Desde su llegada, TVE ha perdido toda credibilidad, arrastrando un rosario de programas hundidos: el intento de resucitar el espíritu de Sálvame con La Familia de la Tele se convirtió en un sonoro batacazo, retirado en apenas semanas.
Tampoco La Revuelta, la gran apuesta del prime time de la pública frente a El Hormiguero, ha logrado inquietar a Pablo Motos: el espacio de Antena 3 dobla cada noche la audiencia de La 1, dejando a la cadena pública fuera de la conversación televisiva.

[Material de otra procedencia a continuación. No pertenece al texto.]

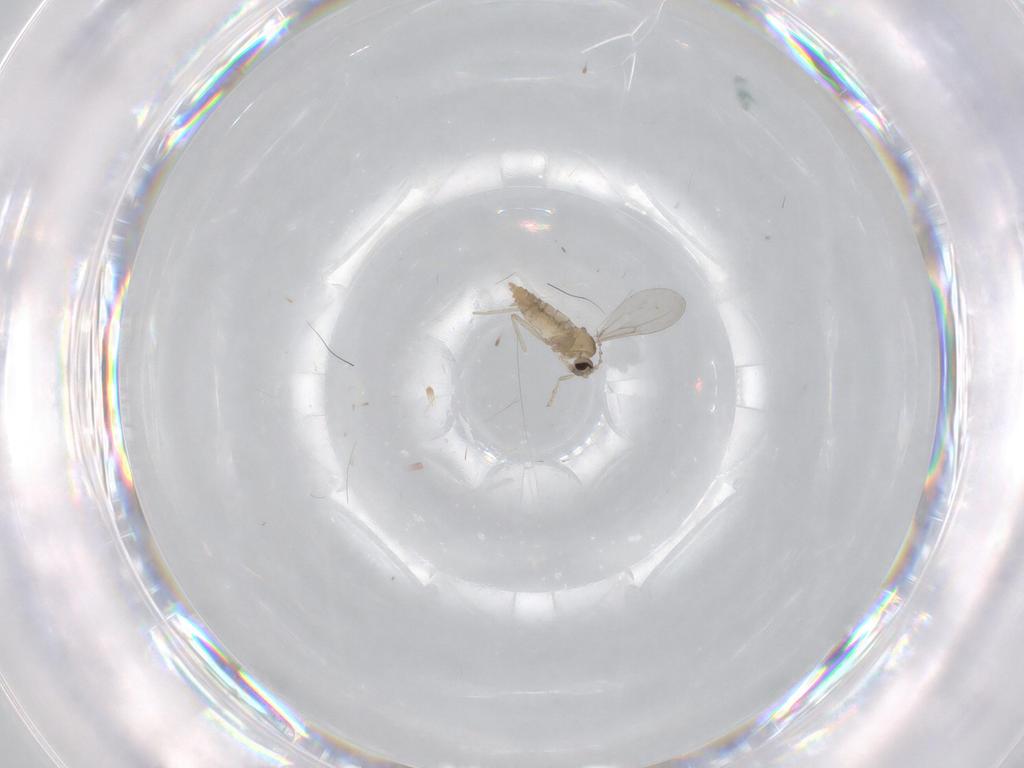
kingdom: Animalia
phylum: Arthropoda
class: Insecta
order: Diptera
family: Cecidomyiidae
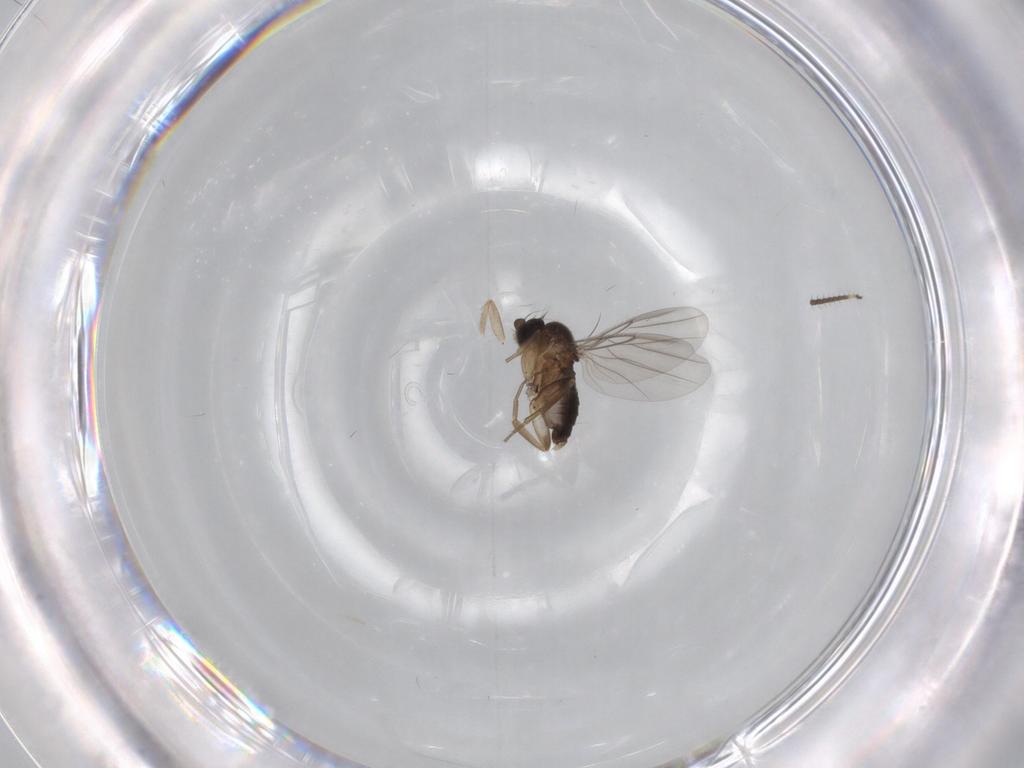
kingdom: Animalia
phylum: Arthropoda
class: Insecta
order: Diptera
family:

Los informativos, controlados desde Moncloa según denuncian los sindicatos y buena parte de la redacción, han perdido independencia y espectadores.
El blindaje del hombre de Moncloa
Fuentes internas de la Corporación reconocen a ESdiario que la ampliación de la escolta ha sorprendido incluso a mandos de seguridad, que no recuerdan un precedente similar ni siquiera durante los años más convulsos de RTVE. “Nunca un presidente había tenido tal nivel de protección”, comenta un veterano del ente.
Desde el Gobierno justifican la medida en “razones de seguridad personal”, pero en Prado del Rey muchos la interpretan como un blindaje político en plena tormenta mediática. López, mano ejecutora de la línea editorial de Moncloa, se ha convertido en símbolo del control gubernamental sobre la información pública, y también en el rostro visible del hundimiento de TVE.
Mientras tanto, la cadena sigue acumulando pérdidas de audiencia y críticas internas por la manipulación informativa y el despilfarro de recursos. El Gobierno protege a López, pero no logra proteger el prestigio de RTVE, cada vez más cuestionado por su falta de pluralidad, su gestión errática y su desconexión con los espectadores.